Memories of meals gone by are on Alex Rushmer’s mind this month, as he reminisces on his favourite dining experiences pre- and during Covid
Several decades ago (or ‘February’ as it used to be known) my wife and I went for lunch. We dressed nicely and took the train to King’s Cross. From there we ambled through drizzle to Claridge’s and spent several hours eating, drinking and being looked after in the opulent comfort of Davies & Brook, Daniel Humm’s first restaurant outside of New York. Although the writing was on the wall, few – if any – of us had bothered to try reading it and three weeks later, when every restaurant in the country was ordered to close, our luxurious lunch took on an even more gilded glow.
Even if life had continued unaltered, it would have been remembered as a remarkable meal, a truly awesome experience from a new restaurant already operating at the very top of its game. We had cocktails and the full seven-course menu. Butternut squash and caviar. Celeriac whittled into a perfect ping-ping ball sized sphere and covered in a rich truffle sauce. Dry-aged duck roasted with spices. An exquisite doughnut filled with apple and cinnamon. Baked Tunworth cheese with truffle honey. A tour of the kitchen and a bag of granola to takeaway for breakfast the following day. From there to Soho and cocktails in Quo Vadis before a show. Lunch. Cocktails. The West End. Busy streets, restaurants and bars and glorious theatre.
Even if life had continued unaltered, it would have been remembered as a remarkable meal, a truly awesome experience from a new restaurant already operating at the very top of its game
Days later these experiences became precious trinkets and I’ve wrapped them up as carefully as I can, desperately trying to keep them safe until the day when I don’t need them quite so much. Since then there has been little, if anything, to equal the experiences of that day in late February. Admittedly, it was a high bar: even in a non-pandemic year it would have been difficult to surpass.
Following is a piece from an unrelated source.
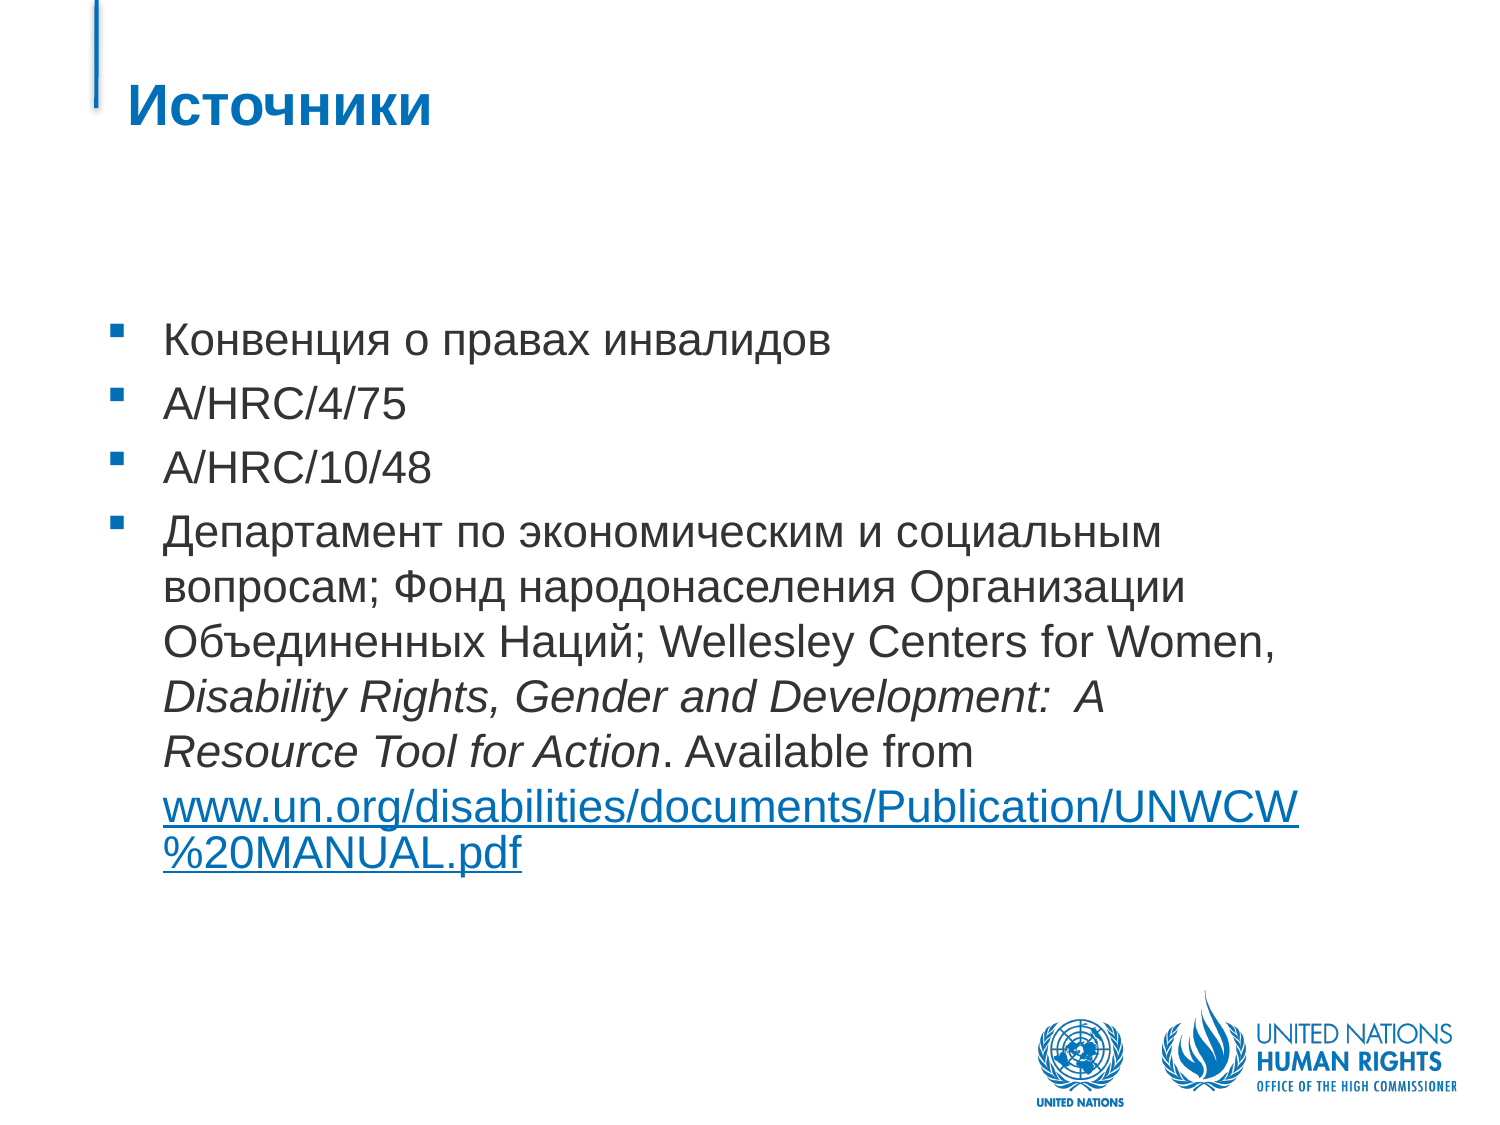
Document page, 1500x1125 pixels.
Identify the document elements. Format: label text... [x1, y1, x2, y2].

Humm’s New York outpost, Eleven Madison Park, was named the World’s Best Restaurant in 2017 which, no matter what you may think of potentially spurious lists that rank the subjective, is still a fearsome achievement and his London opening was always going to be an experience worth saving up for. But given everything that followed, that lunch will always be remembered with an added lustre.
Recently, though, there have been a few beacons of hope, a smattering of edible artefacts that have added a much-needed layer of padding to that single glorious memory: fiery, crispy, Tennessee-style Dot’s Hot Chicken from the clever folk at Steak & Honour. Sweet octopus and jamon croquettas with a glass of fino at Mercado Central. A sensational charred dab, cooked whole over charcoal and served with rosemary at Parker’s Tavern. All little reminders that one day, this too shall pass.
The very best meal I have eaten since then, though came as a surprise. Three weeks ago, my wife temporarily relocated to St. Leonards-on-Sea to look after her postoperative uncle. I drove down early on Sunday and will be returning to Cambridge with both her and the whippet in a day or so, but not before a few lungfuls of fresh coastal air and bracing walks along the shore. Last night she cooked: roast chicken and potatoes, cauliflower cheese and broccoli. We ate with plates balanced on our laps watching something inane on the television. The closest thing to a tablecloth was a blanket the dog was curled up in, the corner of which was draped over my knee. For dessert apple strudel from the freezer and custard from a tin. It was the first time anyone has cooked for me in months and it was perfect in every way. It filled the belly, warmed the soul and reminded me more than anything that we will need both the floodlit memories of glorious meals past as well as the tiny, simple moments of candlelit happiness in order to successfully navigate our way through this winter.